U.S. charges Daimler with violating bribery laws
German car and truck maker Daimler AG was charged on Tuesday with violating U.S. bribery laws by showering foreign officials with millions of dollars and gifts of luxury cars to win business deals.
Daimler plans to pay $185 million to settle charges by the U.S. Justice Department and Securities and Exchange Commission while its German and Russian units plan to plead guilty to the criminal charges, a source familiar with the case said.
U.S. prosecutors accused the maker of Mercedes cars of engaging in a long-standing practice of paying bribes to secure deals in Russia, China, Turkey, Egypt, Nigeria, Iraq and at least 16 other countries between 1998 and early 2008, according to a criminal information filed in U.S. court.
Examples in court documents included an armored car given to an official in Turkmenistan and another to a Liberian official.
The U.S. Justice Department charged Daimler with conspiracy and falsifying books and records under the Foreign and Corrupt Practices Act, which makes it illegal to pay bribes to obtain or keep business overseas.
Criminal informations are typically used in plea agreements with the U.S. government.
Daimler owned U.S. automaker Chrysler from until 1998 to 2007. The SEC probe began in 2004 when an auditor complained he was fired for protesting secret bank accounts used to pay foreign officials.
A Justice Department spokeswoman declined to comment on the court papers. A Daimler spokeswoman also declined to comment until a scheduled April 1 hearing.
If the settlement proceeds, it would mark the latest in a string of recent agreements between the United States and major companies to settle foreign bribery allegations. Siemens agreed in December to pay $1.3 billion to end corruption probes in the United States and Germany.
Daimler has previously acknowledged payments that raised concerns about legal violations and has said the company was cooperating with investigations by the Justice Department and the SEC.
Daimler has taken various actions designed to address and resolve the issues identified in the course of its investigation and to safeguard against the recurrence of improper conduct, the company said in its 2009 annual report.
As part of the settlement, Daimler AG will not plead guilty or admit any wrongdoing in the Justice Department and SEC cases, said the source familiar with the case. The company will pay $93.6 million to resolve the Justice Department probe and $91.4 million for the SEC case, the source said.
Daimler and its China unit will enter a two-year deferred prosecution agreements, the source said.
DEALS SPANNING A DECADE
The charges filed Tuesday detailed transactions spanning from 1998 to early 2008 that involved hundreds of payments worth tens of millions of dollars to foreign officials in return for contracts worth hundreds of millions of dollars.

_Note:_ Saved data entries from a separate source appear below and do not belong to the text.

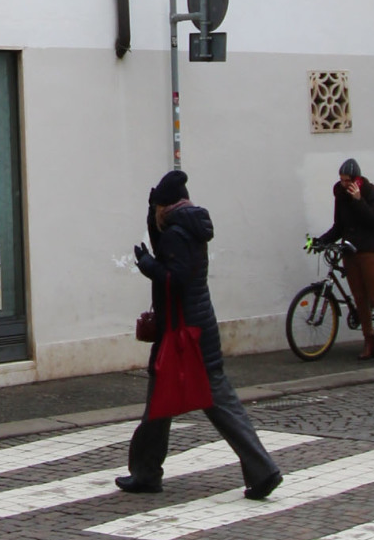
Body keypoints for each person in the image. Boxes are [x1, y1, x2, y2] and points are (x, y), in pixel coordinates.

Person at [118, 169, 283, 500]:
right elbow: (167, 251)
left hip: (184, 335)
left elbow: (173, 277)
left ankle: (262, 470)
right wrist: (154, 224)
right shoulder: (187, 228)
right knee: (164, 406)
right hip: (194, 328)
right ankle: (146, 471)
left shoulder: (177, 235)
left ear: (164, 207)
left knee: (210, 404)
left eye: (155, 208)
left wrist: (148, 266)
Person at [314, 156, 374, 361]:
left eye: (348, 180)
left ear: (356, 179)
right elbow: (338, 226)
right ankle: (369, 341)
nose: (344, 184)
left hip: (369, 251)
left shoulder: (370, 194)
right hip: (350, 253)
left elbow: (373, 219)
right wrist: (320, 241)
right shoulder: (340, 196)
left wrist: (359, 200)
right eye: (341, 180)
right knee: (360, 299)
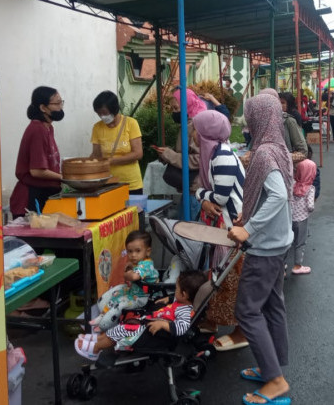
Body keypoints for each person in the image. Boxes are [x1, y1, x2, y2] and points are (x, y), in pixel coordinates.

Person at [227, 93, 293, 405]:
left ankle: (276, 381)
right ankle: (273, 368)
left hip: (265, 246)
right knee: (272, 306)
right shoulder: (279, 147)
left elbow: (278, 196)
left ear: (258, 119)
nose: (247, 123)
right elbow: (272, 195)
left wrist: (247, 228)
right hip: (280, 241)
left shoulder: (265, 153)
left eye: (249, 116)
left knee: (247, 311)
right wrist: (249, 214)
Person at [192, 109, 248, 352]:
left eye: (195, 128)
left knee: (230, 279)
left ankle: (242, 331)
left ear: (206, 132)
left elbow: (221, 197)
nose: (193, 134)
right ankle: (213, 321)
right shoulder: (214, 153)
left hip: (232, 228)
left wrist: (199, 195)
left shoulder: (222, 155)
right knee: (219, 275)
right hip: (225, 226)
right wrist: (205, 198)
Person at [74, 270, 206, 360]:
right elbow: (176, 302)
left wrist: (164, 324)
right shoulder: (183, 302)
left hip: (153, 336)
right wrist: (169, 299)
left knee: (120, 330)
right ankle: (98, 340)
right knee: (121, 326)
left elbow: (181, 327)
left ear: (184, 295)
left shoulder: (185, 311)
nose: (175, 291)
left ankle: (95, 350)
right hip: (146, 324)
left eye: (176, 289)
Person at [156, 88, 229, 219]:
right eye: (172, 108)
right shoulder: (189, 122)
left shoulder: (198, 125)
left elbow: (200, 158)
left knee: (189, 230)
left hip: (196, 188)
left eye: (176, 108)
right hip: (190, 187)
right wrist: (167, 154)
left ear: (187, 105)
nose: (174, 112)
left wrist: (171, 155)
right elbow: (186, 150)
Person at [9, 86, 63, 218]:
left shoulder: (48, 128)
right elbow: (37, 170)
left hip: (44, 194)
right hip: (30, 199)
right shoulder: (37, 129)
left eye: (61, 102)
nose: (60, 107)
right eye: (56, 103)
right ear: (43, 108)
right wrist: (66, 178)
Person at [90, 232, 159, 331]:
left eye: (137, 251)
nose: (133, 255)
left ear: (148, 251)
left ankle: (104, 325)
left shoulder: (146, 265)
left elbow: (134, 276)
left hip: (143, 298)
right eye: (130, 251)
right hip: (134, 292)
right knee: (116, 292)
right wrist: (130, 268)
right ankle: (102, 315)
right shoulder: (139, 262)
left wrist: (126, 274)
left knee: (120, 303)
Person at [90, 91, 144, 194]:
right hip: (107, 183)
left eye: (104, 112)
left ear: (114, 109)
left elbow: (138, 153)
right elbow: (96, 155)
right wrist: (85, 165)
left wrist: (111, 160)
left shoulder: (130, 123)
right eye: (98, 113)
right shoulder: (97, 127)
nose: (102, 116)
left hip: (131, 184)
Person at [288, 159, 316, 275]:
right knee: (300, 243)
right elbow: (310, 206)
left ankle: (283, 266)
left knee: (288, 242)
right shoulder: (310, 189)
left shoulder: (292, 185)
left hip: (290, 219)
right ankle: (297, 265)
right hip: (302, 220)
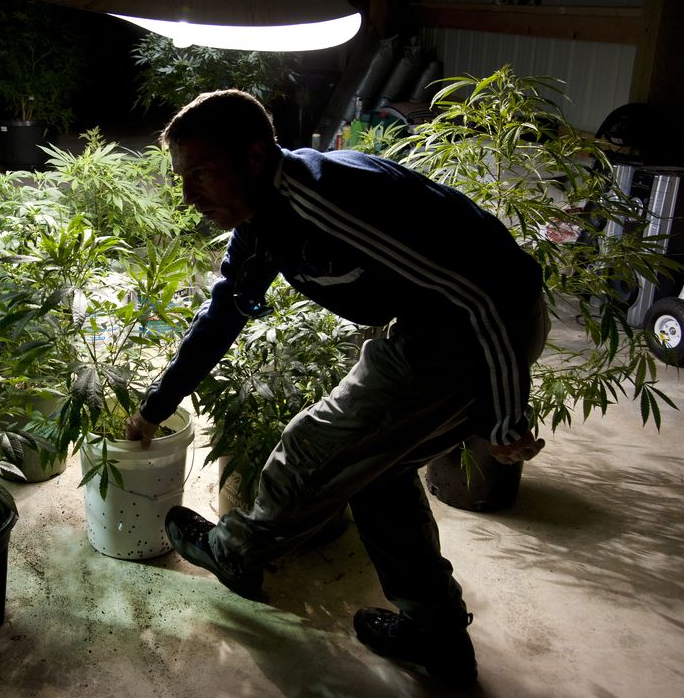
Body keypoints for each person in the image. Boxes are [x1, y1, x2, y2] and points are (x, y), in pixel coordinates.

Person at [125, 89, 549, 688]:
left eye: (201, 173)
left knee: (313, 447)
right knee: (376, 472)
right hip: (446, 320)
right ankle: (438, 638)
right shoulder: (259, 221)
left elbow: (480, 293)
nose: (189, 195)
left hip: (479, 322)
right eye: (182, 177)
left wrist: (506, 411)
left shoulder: (325, 197)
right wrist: (155, 406)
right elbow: (223, 313)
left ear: (252, 157)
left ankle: (236, 551)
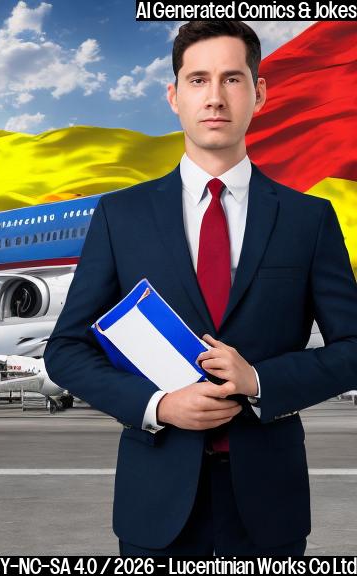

Transactions with connections to the United States resulted in more than $50 million in pretax profits for Daimler, according to the court filing.
In some cases, Daimler wired these improper payments to U.S. bank accounts or to the foreign bank accounts of U.S. shell companies in order to transmit the bribe, the court papers said.
The alleged bribes were frequently made by over-invoicing customers and paying the excess back to top government officials or their proxies, according to the charges against Daimler. Many of the payments were made through more than 200 internal third-party accounts, U.S. prosecutors charged.
In one case, Daimler and its distributor gave an unnamed Turkmenistan government official an armored Mercedes passenger car that was valued at more than 300,000 euros for his birthday in February 2000. At the time the automaker was negotiating to sell dozens of vehicles to the Turkmenistan government.
In another instance, an unnamed official in Liberia in 1999 was given an armored car worth about 267,000 euros as part of a deal to sell trucks for a logging operation there, the documents said.
Prosecutors also alleged that Daimler paid 10 percent kickbacks to Iraqi government officials to secure deals to sell vehicles, violating the United Nations' Oil for Food Program.
The SEC opened its probe after David Bazzetta, an auditor at DaimlerChrysler Corp, filed a whistleblower complaint.
Bazzetta alleged that he learned in a July 2001 corporate audit executive committee meeting in Stuttgart that business units continued to maintain secret bank accounts to bribe foreign government officials, though the company know the practice violated U.S. laws.
Daimler sold its Chrysler business to private equity firm Cerberus Capital Management LP in 2007. Chrysler is now controlled by Fiat SpA.
The primary case is USA v. Daimler AG, U.S. District Court for the District of Columbia, No. 10-00063.